I have been to the vineyard and seen the soil health and biodiversity first-hand. This is certainly a solid and compelling argument. Growers committed to thriving vineyard environments are definitely worth favouring, but one should still ask themselves…to what extent are these ecological principles practiced? I recently saw footage of helicopters swooping back and forth over the vineyards of a revered biodynamic estate in Burgundy to ward off frost. I make no judgement as to the detrimental environmental impact of hours of helicopter fuel. Even the wealthiest domaines can little afford to lose a whole years’ crop and damage the latent buds for the following seaon. I just think consumers should be aware of these contradictions.

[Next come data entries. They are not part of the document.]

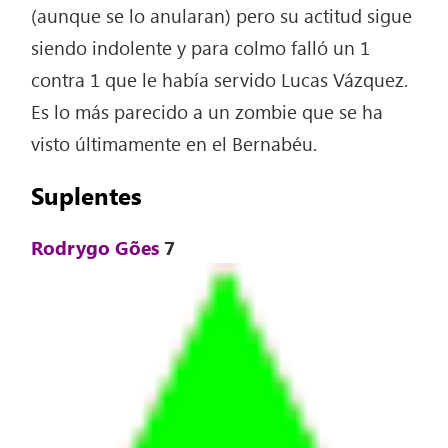
(aunque se lo anularan) pero su actitud sigue
siendo indolente
y para colmo falló un 1
contra 1 que le había servido Lucas Vázquez.
Es lo más parecido a un zombie que se ha
visto últimamente en el Bernabéu.
Suplentes
Rodrygo Gões
7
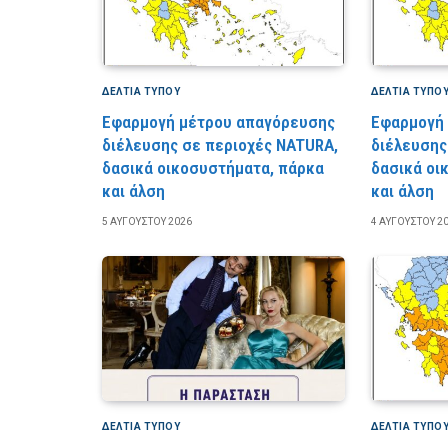
ΔΕΛΤΙΑ ΤΥΠΟΥ
ΔΕΛΤΙΑ ΤΥΠΟ
Εφαρμογή μέτρου απαγόρευσης
Εφαρμογή
διέλευσης σε περιοχές NATURA,
διέλευσης
δασικά οικοσυστήματα, πάρκα
δασικά οι
και άλση
και άλση
5 ΑΥΓΟΎΣΤΟΥ 2026
4 ΑΥΓΟΎΣΤΟΥ 2
ΔΕΛΤΙΑ ΤΥΠΟΥ
ΔΕΛΤΙΑ ΤΥΠΟ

And what of irrigation? California is often held up as a gold standard for sustainable vineyard management. Yet, the bulk of wines produced in this frequently drought-stricken land are entirely dependent on irrigation. High-end wineries selling wines at premium prices are increasingly making efforts to reduce water usage, but the real volume of wine production comes from the entry to mid-tier level wines (sub 20$). A 2016 University of California Davis study shows an average of 300 litres of irrigation water used to produce a mere 1 litre of wine. The vineyards might look healthy, but at what cost to the planet?

As you can see, the subject is not as cut and dry as one might assume. Some wineries’ environmental efforts are little more than empty marketing ploys, while others are quietly making earth-friendly choices, without plastering the evidence of their good deeds on their labels.

…an average of 300 litres of irrigation water is used to produce a mere 1 litre of wine in California…

This is why I have always been more attracted to wineries that speak about sustainability rather than strictly defined organic practices. My ideal wine producer makes ecological choices holistically and pragmatically; weighing out environmental impact at each juncture (within feasible economic limits) rather than following a pre-set guideline. They also consider the social aspect of their enterprise. An estate that treats their grapes better than their employees surely doesn’t deserve our patronage?

Don’t mistake my meaning. I am not against organic certification; many adherents truly are leaders in vineyard ecology. And I certainly champion any efforts a winery makes to become more green. I merely suggest that wine drinkers beware of putting blind faith in estates’ organic claims, and not jump too quickly into assuming the moral high ground for these wines over their ‘conventionally farmed’ peers.